::: Text segment :::
In 2008, Friend remained first choice hooker for the Titans. He scored his first ever try in first grade in the Titans' 30–12 away loss to the St George Illawarra Dragons in Round 2.

The 2009 NRL season was Friend's best year in the NRL. He played as starting hooker in all of the club's matches in 2009 as the Gold Coast reached the finals for the first time, finishing in third place. He scored more tries in 2009 than he did in the rest of his NRL career, scoring four. Their season ended in disappointment with the Titans losing both of their finals games to the Brisbane Broncos and Parramatta Eels respectively. Friend won the Paul Broughton Medal for the Gold Coast Titans' player of the year in 2009.

In 2010, Friend again played in all of the Titans' games in that season. This meant that he had played 56 consecutive games for the Gold Coast Titans. Friend was also given an opportunity to play State of Origin due to an injury to first choice hooker Cameron Smith before game one. Friend was up against other Queensland hookers such as Matt Ballin, Andrew McCullough, Jake Friend, Kevin Kingston and Aaron Payne. Matt Ballin was selected ahead of Friend, mainly due to his age.

"What a wholehearted and competitive player this man has been his entire career. We’ve marvelled at his workload and consistent intensity through every game he has ever played."
— −Phil Gould

The Gold Coast had a slow start to the 2011 season, losing all of their first three games. Friend was injured and unable to play in all of these games and many attribute the losses to the fact that Friend was absent and his replacement Riley Brown did not have the same impact as Friend. His injury also meant that his run of 56 consecutive matches for the Titans came to an end. At the end of the 2011 NRL season, the Gold Coast finished last on the table and claimed their first wooden spoon.
::: Listed entries :::
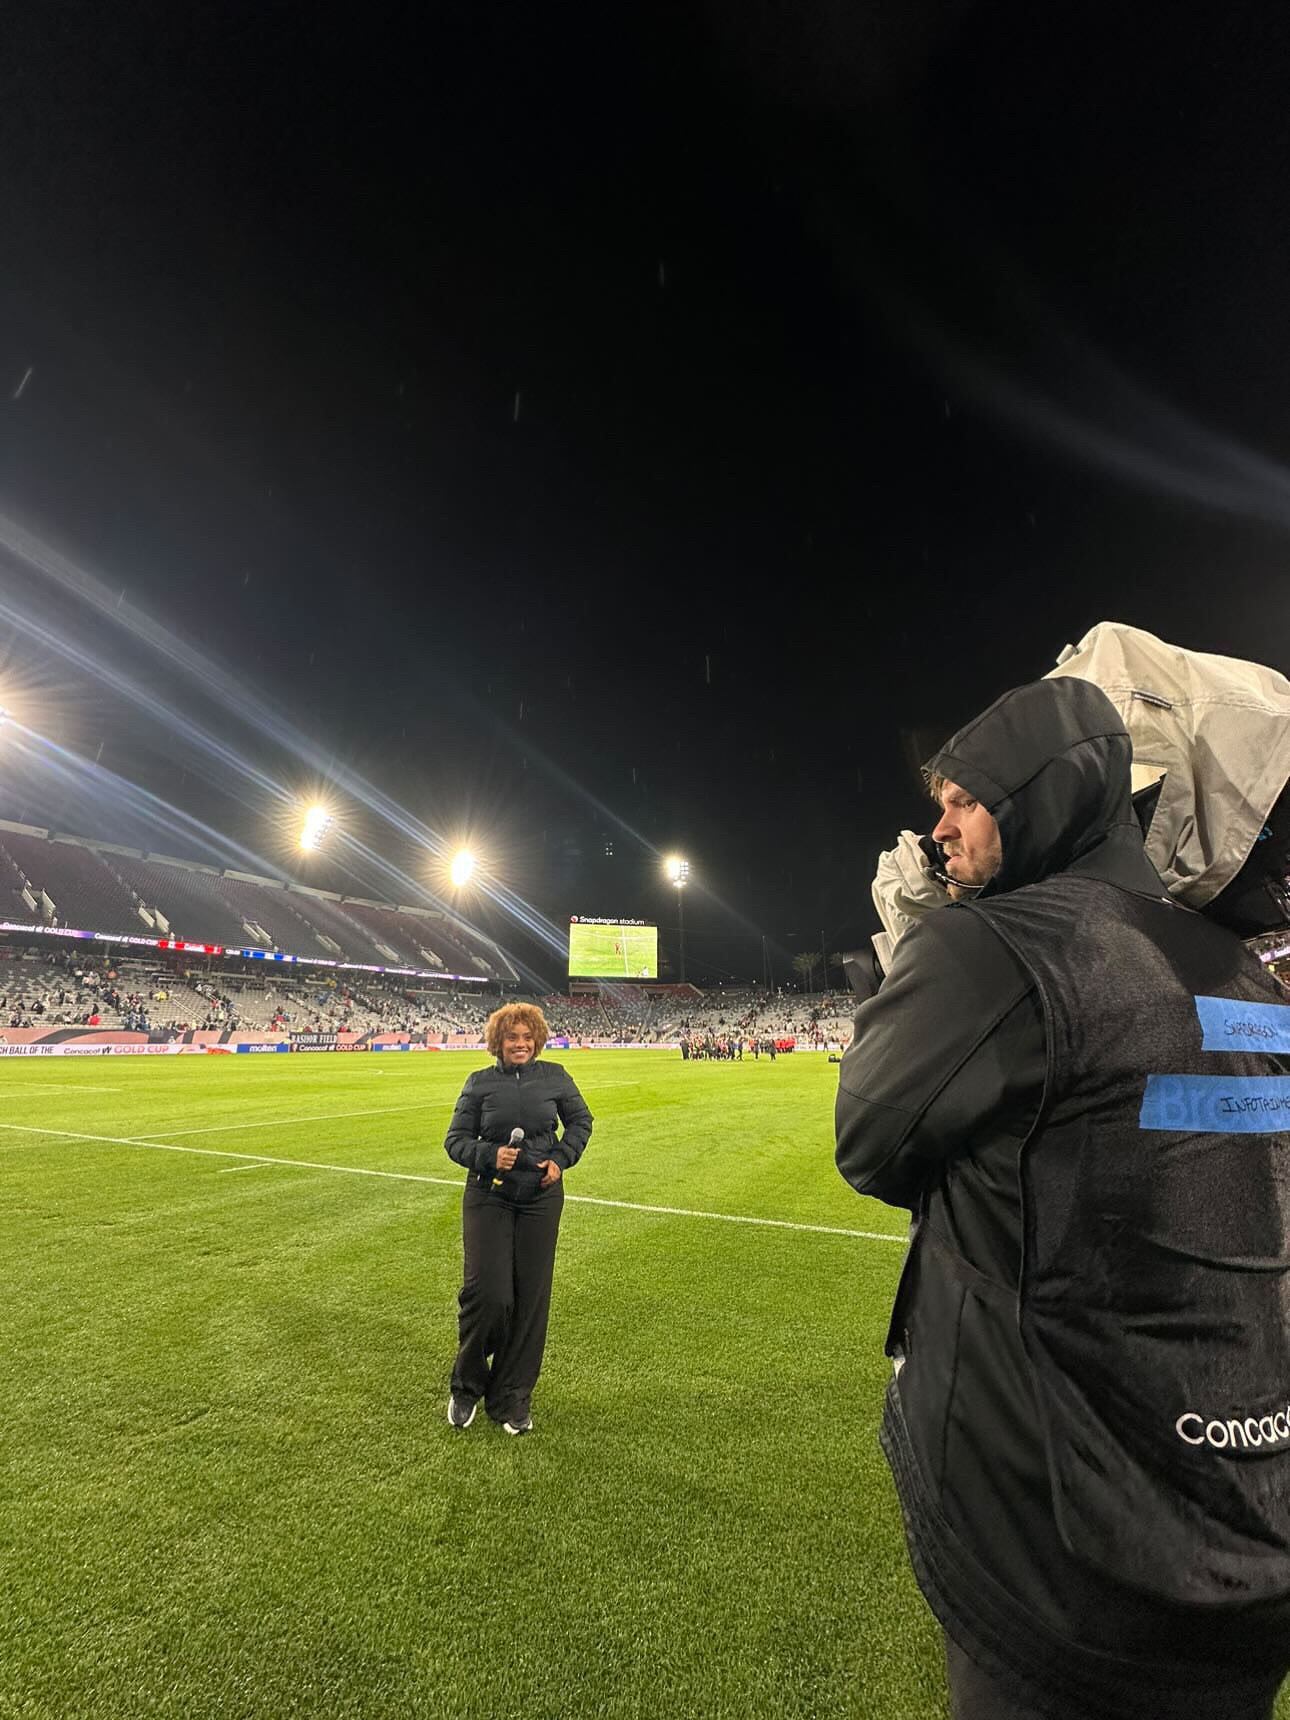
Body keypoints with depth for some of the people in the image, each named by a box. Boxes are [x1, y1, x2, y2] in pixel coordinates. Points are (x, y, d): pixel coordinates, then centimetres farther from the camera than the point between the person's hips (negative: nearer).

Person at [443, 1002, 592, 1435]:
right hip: (488, 1199, -1)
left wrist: (561, 1158, -4)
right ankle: (466, 1386, 24)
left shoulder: (554, 1076, -1)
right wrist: (489, 1155, -19)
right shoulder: (480, 1083, -4)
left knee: (530, 1299, 7)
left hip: (541, 1200, 2)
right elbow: (455, 1139, -1)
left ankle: (511, 1398, 26)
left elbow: (580, 1121, 11)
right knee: (488, 1293, -5)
:::
■ **Task requirements**
1) Answer these questions using the text about Friend's career with the Gold Coast Titans.
(a) Which team beat the Titans 30–12 in the game where Friend scored his first try in first grade?
(b) What award did Friend win in 2009?
(c) Who replaced the injured Friend at the start of the 2011 season?
2) Write a continuation of the text about Friend's career with the Gold Coast Titans, beginning right after its final sentence.
These records were drawn from a different source than the text.

■ **Answers to the problems**
1)
(a) The St George Illawarra Dragons
(b) The Paul Broughton Medal, for the Gold Coast Titans' player of the year
(c) Riley Brown

2)
On 11 April 2011, Friend signed with New Zealand Warriors for the 2012 and 2013 seasons with an option for 2014. In August 2013 the Warriors took up the option for 2014 and in May 2014 his persistent tackling saw them extending his stay at the Warriors by a further year, for the 2015 season.

In round 18 2015, in the Warriors' last victory of the season, against the Melbourne Storm, Friend was a key player in one of the best tries of the season. He was upended and displayed his best acrobatic moves after chasing a Chad Townsend bomb kick, delivering a back flip pass between his legs to Sam Tomkins.

On 30 July 2015, after four years with the Warriors, Friend signed a 1-year contract to return to the Gold Coast, starting in 2016.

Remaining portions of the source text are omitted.